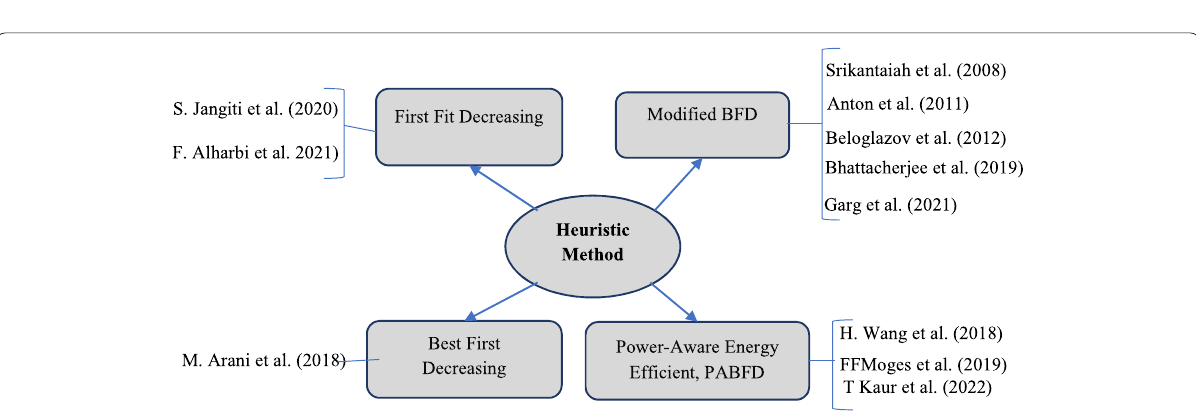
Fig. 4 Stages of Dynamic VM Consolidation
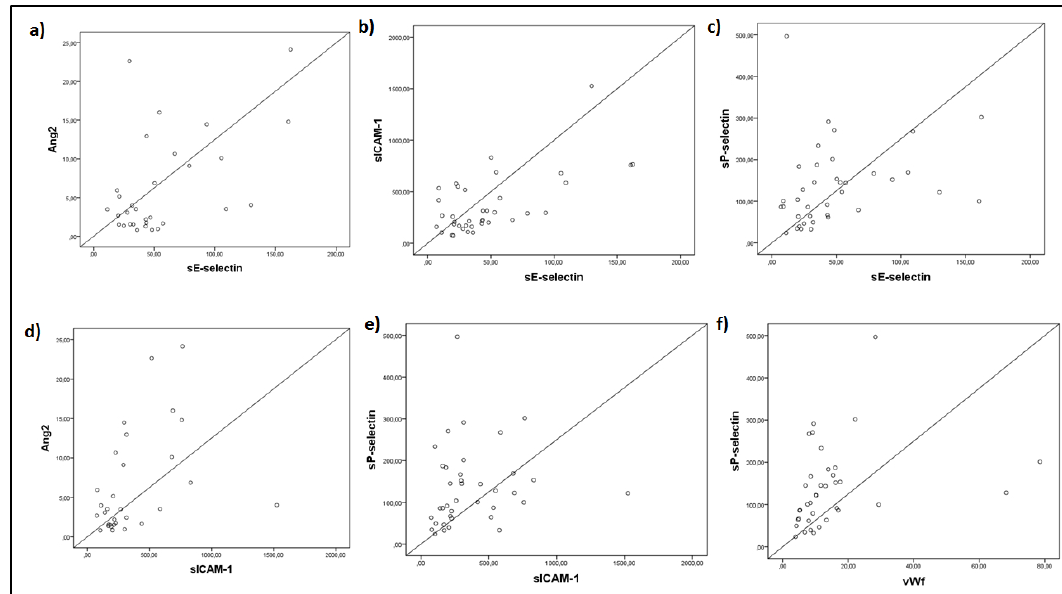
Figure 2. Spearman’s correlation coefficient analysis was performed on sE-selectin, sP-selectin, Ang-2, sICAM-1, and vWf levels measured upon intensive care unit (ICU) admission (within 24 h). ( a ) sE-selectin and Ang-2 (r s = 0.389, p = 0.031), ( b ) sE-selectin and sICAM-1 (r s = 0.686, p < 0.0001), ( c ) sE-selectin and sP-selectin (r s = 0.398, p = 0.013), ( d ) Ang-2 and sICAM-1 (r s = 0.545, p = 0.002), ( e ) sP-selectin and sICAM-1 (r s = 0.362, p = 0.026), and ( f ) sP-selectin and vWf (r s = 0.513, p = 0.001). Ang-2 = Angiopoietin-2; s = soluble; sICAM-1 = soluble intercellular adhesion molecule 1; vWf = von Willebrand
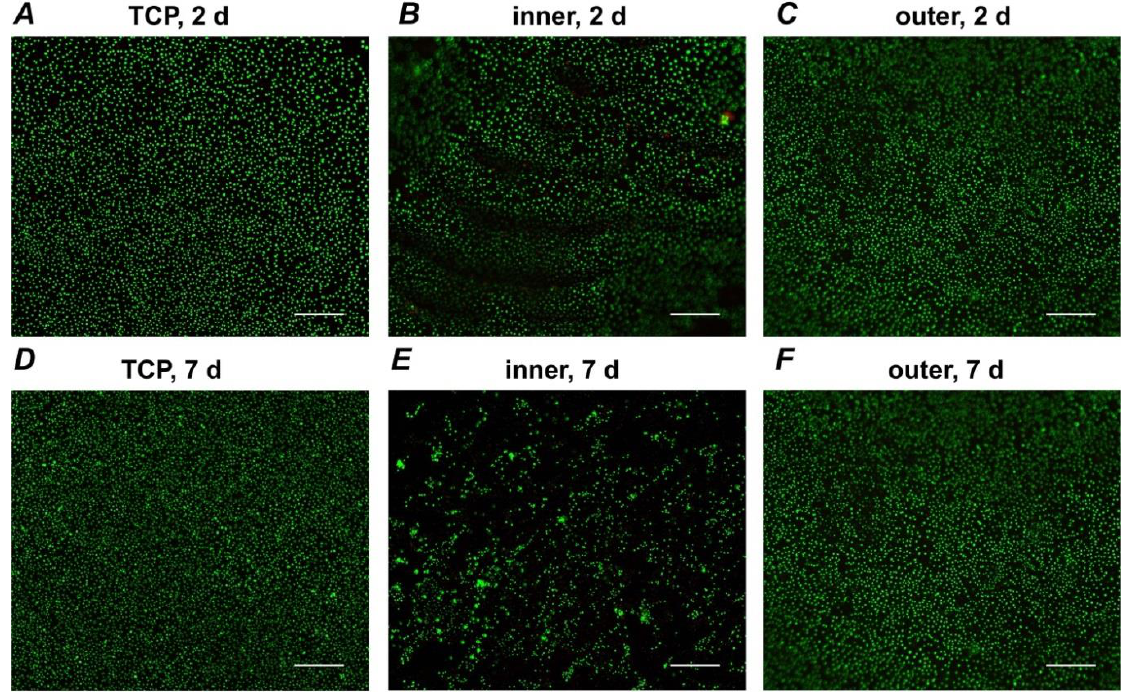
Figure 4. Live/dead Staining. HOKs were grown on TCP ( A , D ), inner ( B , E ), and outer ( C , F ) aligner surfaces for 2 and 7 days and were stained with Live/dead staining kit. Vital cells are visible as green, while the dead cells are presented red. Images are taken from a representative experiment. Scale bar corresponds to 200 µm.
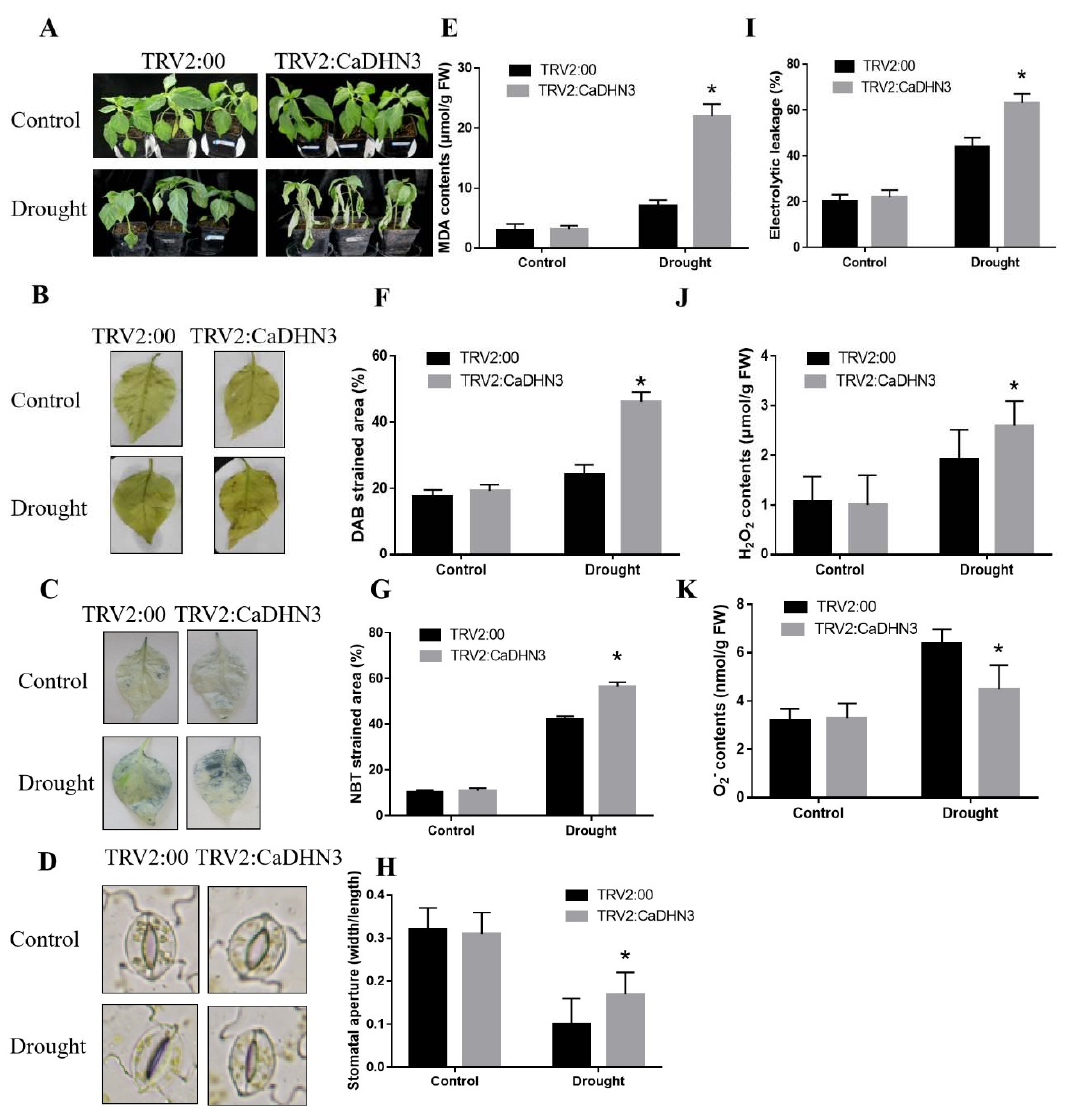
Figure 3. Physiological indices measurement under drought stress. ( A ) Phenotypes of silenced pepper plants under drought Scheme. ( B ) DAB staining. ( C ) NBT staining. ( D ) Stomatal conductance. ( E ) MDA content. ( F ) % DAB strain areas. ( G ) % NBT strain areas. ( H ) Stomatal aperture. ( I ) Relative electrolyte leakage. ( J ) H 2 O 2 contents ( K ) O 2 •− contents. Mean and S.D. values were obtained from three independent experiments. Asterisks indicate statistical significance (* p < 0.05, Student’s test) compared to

━━━━━━━━━━━━━━━━

- [TASK STATEMENT]: Every line from the start of the material through the line containing "Figure 4. Live/dead" is needed exactly as written; the pictures are not.

- [ANSWER TO THIS TASK]:
Fig. 4 Stages of Dynamic VM Consolidation
Figure 2. Spearman’s correlation coefficient analysis was performed on sE-selectin, sP-selectin, Ang-2, sICAM-1, and vWf levels measured upon intensive care unit (ICU) admission (within 24 h). ( a ) sE-selectin and Ang-2 (r s = 0.389, p = 0.031), ( b ) sE-selectin and sICAM-1 (r s = 0.686, p < 0.0001), ( c ) sE-selectin and sP-selectin (r s = 0.398, p = 0.013), ( d ) Ang-2 and sICAM-1 (r s = 0.545, p = 0.002), ( e ) sP-selectin and sICAM-1 (r s = 0.362, p = 0.026), and ( f ) sP-selectin and vWf (r s = 0.513, p = 0.001). Ang-2 = Angiopoietin-2; s = soluble; sICAM-1 = soluble intercellular adhesion molecule 1; vWf = von Willebrand
Figure 4. Live/dead Staining. HOKs were grown on TCP ( A , D ), inner ( B , E ), and outer ( C , F ) aligner surfaces for 2 and 7 days and were stained with Live/dead staining kit. Vital cells are visible as green, while the dead cells are presented red. Images are taken from a representative experiment. Scale bar corresponds to 200 µm.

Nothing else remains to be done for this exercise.